● EXERCISE REQUIREMENTS
Rewrite all of the following lines, putting "binomial name" in place of "scientific name" each time it occurs and keeping everything else the same.
::::
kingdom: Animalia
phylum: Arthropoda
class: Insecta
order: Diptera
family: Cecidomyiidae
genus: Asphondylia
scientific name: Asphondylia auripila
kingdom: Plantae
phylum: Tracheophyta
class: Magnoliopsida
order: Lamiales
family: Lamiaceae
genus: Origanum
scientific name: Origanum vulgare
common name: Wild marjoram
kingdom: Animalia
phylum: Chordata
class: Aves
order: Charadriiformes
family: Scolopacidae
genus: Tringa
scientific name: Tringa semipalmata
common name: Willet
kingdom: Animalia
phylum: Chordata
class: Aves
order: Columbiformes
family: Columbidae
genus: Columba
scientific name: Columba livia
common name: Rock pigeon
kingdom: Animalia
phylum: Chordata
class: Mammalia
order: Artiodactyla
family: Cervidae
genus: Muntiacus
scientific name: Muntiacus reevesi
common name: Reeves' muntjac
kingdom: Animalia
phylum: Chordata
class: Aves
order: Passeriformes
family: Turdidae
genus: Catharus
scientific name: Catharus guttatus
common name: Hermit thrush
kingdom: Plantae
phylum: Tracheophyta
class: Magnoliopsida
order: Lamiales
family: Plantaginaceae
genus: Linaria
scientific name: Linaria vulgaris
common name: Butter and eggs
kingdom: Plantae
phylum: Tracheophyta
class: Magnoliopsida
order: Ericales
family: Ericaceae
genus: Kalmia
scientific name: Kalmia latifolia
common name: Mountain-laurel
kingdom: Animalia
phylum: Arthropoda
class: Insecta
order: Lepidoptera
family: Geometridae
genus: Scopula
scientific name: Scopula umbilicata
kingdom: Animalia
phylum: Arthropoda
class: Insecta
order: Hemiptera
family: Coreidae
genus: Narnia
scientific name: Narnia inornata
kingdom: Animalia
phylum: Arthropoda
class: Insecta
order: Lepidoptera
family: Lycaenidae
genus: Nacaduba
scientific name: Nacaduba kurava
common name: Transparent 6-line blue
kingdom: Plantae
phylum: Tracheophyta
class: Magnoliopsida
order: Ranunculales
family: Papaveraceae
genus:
::::
● TASK SOLUTION
kingdom: Animalia
phylum: Arthropoda
class: Insecta
order: Diptera
family: Cecidomyiidae
genus: Asphondylia
binomial name: Asphondylia auripila
kingdom: Plantae
phylum: Tracheophyta
class: Magnoliopsida
order: Lamiales
family: Lamiaceae
genus: Origanum
binomial name: Origanum vulgare
common name: Wild marjoram
kingdom: Animalia
phylum: Chordata
class: Aves
order: Charadriiformes
family: Scolopacidae
genus: Tringa
binomial name: Tringa semipalmata
common name: Willet
kingdom: Animalia
phylum: Chordata
class: Aves
order: Columbiformes
family: Columbidae
genus: Columba
binomial name: Columba livia
common name: Rock pigeon
kingdom: Animalia
phylum: Chordata
class: Mammalia
order: Artiodactyla
family: Cervidae
genus: Muntiacus
binomial name: Muntiacus reevesi
common name: Reeves' muntjac
kingdom: Animalia
phylum: Chordata
class: Aves
order: Passeriformes
family: Turdidae
genus: Catharus
binomial name: Catharus guttatus
common name: Hermit thrush
kingdom: Plantae
phylum: Tracheophyta
class: Magnoliopsida
order: Lamiales
family: Plantaginaceae
genus: Linaria
binomial name: Linaria vulgaris
common name: Butter and eggs
kingdom: Plantae
phylum: Tracheophyta
class: Magnoliopsida
order: Ericales
family: Ericaceae
genus: Kalmia
binomial name: Kalmia latifolia
common name: Mountain-laurel
kingdom: Animalia
phylum: Arthropoda
class: Insecta
order: Lepidoptera
family: Geometridae
genus: Scopula
binomial name: Scopula umbilicata
kingdom: Animalia
phylum: Arthropoda
class: Insecta
order: Hemiptera
family: Coreidae
genus: Narnia
binomial name: Narnia inornata
kingdom: Animalia
phylum: Arthropoda
class: Insecta
order: Lepidoptera
family: Lycaenidae
genus: Nacaduba
binomial name: Nacaduba kurava
common name: Transparent 6-line blue
kingdom: Plantae
phylum: Tracheophyta
class: Magnoliopsida
order: Ranunculales
family: Papaveraceae
genus:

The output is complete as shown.